The main drivers of country´s achievement were health and education and the progress can be traced to public policy efforts, says the 2010 Human Development Report released Thursday.
In terms of income, however, the country continues to reel under high multi-dimensional poverty and rising inequality. Gender gap too poses another big challenge to the country.
In annual rankings, the report places Nepal at the 138th position among 169 countries in the Human Development Index (HDI) - a composite national measure of health, education and income.
The report -- 20th anniversary edition -- has used new data and methodologies. For instance, it uses gross national income (GNI) per capita, replacing gross domestic product (GDP) per capita to include income from remittances and international development assistance.
In education, expected years schooling for school-age children has replaced gross enrollment, and average years of schooling in the adult population has replaced adult literacy rates, aiming to provide a fuller picture of education level. Life expectancy remains the main indicator for health.
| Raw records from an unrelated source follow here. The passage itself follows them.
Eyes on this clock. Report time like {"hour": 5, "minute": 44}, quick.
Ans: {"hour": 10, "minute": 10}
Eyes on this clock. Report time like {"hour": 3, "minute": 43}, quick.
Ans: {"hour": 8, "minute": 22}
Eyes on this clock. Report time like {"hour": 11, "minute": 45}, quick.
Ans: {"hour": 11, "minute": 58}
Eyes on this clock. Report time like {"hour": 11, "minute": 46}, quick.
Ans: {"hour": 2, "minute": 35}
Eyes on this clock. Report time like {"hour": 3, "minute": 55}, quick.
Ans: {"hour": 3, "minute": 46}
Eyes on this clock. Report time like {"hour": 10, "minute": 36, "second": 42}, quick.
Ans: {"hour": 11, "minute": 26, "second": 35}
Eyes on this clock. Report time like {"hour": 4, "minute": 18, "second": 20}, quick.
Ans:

Going by the report, average Nepali´s life expectancy at birth is 67.5 years. It is 15.7 years lesser than a Japanese national, who lead HDI in terms of health.
Likewise, Nepalis´ mean year of schooling remains just at 3.2 years, much lesser than 12.6 years of Norwegian nationals that lead the world in HDI in 2010. The expected years of school of Nepalis stand better at 8.8 years when compared to mean years of schooling. Still it is far lesser than 20.5 years of Australia that ranked 2nd in HDI for 2010.
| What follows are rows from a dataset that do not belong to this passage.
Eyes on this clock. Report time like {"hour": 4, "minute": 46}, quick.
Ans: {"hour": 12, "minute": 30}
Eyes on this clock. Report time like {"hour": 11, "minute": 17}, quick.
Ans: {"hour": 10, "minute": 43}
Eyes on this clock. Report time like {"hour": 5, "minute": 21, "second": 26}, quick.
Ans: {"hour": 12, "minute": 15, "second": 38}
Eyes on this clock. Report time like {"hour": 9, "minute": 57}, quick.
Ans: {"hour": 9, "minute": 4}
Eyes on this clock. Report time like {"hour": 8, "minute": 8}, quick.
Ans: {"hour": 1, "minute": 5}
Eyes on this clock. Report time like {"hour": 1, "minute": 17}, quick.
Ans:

The report says Nepal´s NGI per capita for 2010 stands at US$ 1,201 in purchasing power parity terms.
Nepal ranked better in gender inequality index at 110th position, with maternal mortality ratio of 830 per 100,000 live births, adolescent fertility rate of 101.4 per 1000 women and 33.2 percent representation in parliament.
However, the report notes only 17.9 percent of Nepal´s female population above 25 years has secondary level education and only 19 percent births are attended by skilled health personnel.
Furthermore, 64.7 percent of Nepalis reel under multi-dimensional poverty with intensity of deprivation at 54.1 percent. Additional 15.6 percent population is at risk of multidimensional poverty. When compared at purchasing power parity of US$ 1.25 a day, population below income poverty stands at 55.1 percent.
The report says overall, people today are healthier, wealthier and better educated than before. While not all trends are positive, there is much countries can do to improve people´s lives even in adverse conditions, it says and urges for courageous local leadership and continued commitment of the international community.
The report shows Norway, Australia and New Zealand leading the world in HDI achievement with Niger, Congo and Zimbabwe at the bottom of annual rankings.